Since I will be spending so much time in Osaka later on, I decided it was best to head straight to Kyoto. The train took about an hour and provided some nice views of traditional homes with Japanese stone gardens amongst more modern buildings. Once in Kyoto, I met up with my host Yuki. He is a student at Doshisha University who recently took a break from school to work on a business to help refugees receive Japanese education. We had a fun day together and explored the Nisi-Honganji Temple (half built in 1760 and half in 1636), the Toji Temple, the Gion district, and the Yasaka Shrine. Both the temples were jaw dropping. I was blown away by the craftsmanship of the wood beams and how everything seemed so orderly and clean. Before entering the temple you must take off your shoes. There is something wonderful about feeling the smooth worn wood under your feet. Once you enter the temple there is a sweet almost cinnamon scent from the stray mats. The altar was very simple with a single Buddha statue.

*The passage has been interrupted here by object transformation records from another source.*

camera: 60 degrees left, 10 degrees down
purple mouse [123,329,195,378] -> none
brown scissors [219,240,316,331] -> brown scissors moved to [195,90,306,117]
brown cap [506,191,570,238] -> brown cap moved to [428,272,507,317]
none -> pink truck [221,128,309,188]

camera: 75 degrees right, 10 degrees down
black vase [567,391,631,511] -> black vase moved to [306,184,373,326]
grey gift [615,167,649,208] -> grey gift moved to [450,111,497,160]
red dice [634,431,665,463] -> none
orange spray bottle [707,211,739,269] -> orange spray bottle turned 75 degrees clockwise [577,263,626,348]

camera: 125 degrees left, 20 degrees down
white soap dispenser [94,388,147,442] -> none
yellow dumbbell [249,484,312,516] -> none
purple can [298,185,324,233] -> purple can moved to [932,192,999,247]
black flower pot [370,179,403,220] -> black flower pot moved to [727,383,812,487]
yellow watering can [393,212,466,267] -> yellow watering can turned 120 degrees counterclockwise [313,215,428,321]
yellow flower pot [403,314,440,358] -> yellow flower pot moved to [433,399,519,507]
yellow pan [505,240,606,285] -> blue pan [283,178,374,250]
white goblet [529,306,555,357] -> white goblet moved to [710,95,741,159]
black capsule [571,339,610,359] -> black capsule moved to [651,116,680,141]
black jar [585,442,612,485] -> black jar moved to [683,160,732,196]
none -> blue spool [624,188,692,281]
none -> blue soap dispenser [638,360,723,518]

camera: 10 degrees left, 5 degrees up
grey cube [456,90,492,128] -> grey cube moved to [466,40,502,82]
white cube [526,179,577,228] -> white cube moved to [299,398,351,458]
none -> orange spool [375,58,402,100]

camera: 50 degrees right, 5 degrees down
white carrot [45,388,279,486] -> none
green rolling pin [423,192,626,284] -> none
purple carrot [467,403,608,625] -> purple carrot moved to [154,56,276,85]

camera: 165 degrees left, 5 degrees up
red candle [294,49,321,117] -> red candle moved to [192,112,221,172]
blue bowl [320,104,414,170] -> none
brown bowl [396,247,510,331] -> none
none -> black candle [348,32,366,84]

It was impossible to make out his features because he was backlit by light reflecting off the white wall behind him. All the walls were white and the only color was a bit of gold from the shrine and the chandeliers. This mixed with the rich dark wood of the pillars and ceilings provided a stark difference to the Buddhist/Taoist temples in Taiwan with their chaotic colors and plethora of deities scattered around the main hall.
The Toji Temple (founded in 796 AD!) has the tallest pagoda in Japan (54.8 m) and is a must see! The Gion district use to be the center of old Kyoto and has narrow stone streets with traditional wooden buildings flanking it. The area has a deep geisha heritage. Geishas are professional entertainers and not prostitutes. They are skilled at singing, playing musical instruments, dancing, and performing tea ceremonies. There are many impersonators of course and these women give the profession its bad name. The fakes often perform at onsens (natural hot spring bath houses) and provide extra happy ending relief. If you are lucky, you can catch a glimpse of one of the authentic geishas scurrying down the street to her next appointment. It bothered me how people tried to take pictures of them as if they were objects. Yes, they are dressed in traditional clothes and make for a great photo opportunity, but people need to be more respectful. We spent the evening strolling around the area.
The Gion district also has a famous park and several temples that are all must sees. We didn’t visit them this time around, but did get a chance to see the Yasaka Shrine. I recommend visiting it at night! The whole area is lit by lanterns and makes for some great photos. It is a Shinto shrine. Shintoism is Japan’s traditional religion and thus is made up of many local gods. The shrines are almost always red due to the belief that red wards off bad spirits.
It was a great but tiring first day! P.S. They have deep fried curry balls here. CURRY! Yes! Oh and I asked Yuki what he is most proud of Japan for and he said for its cleanliness, people following rules, and its food.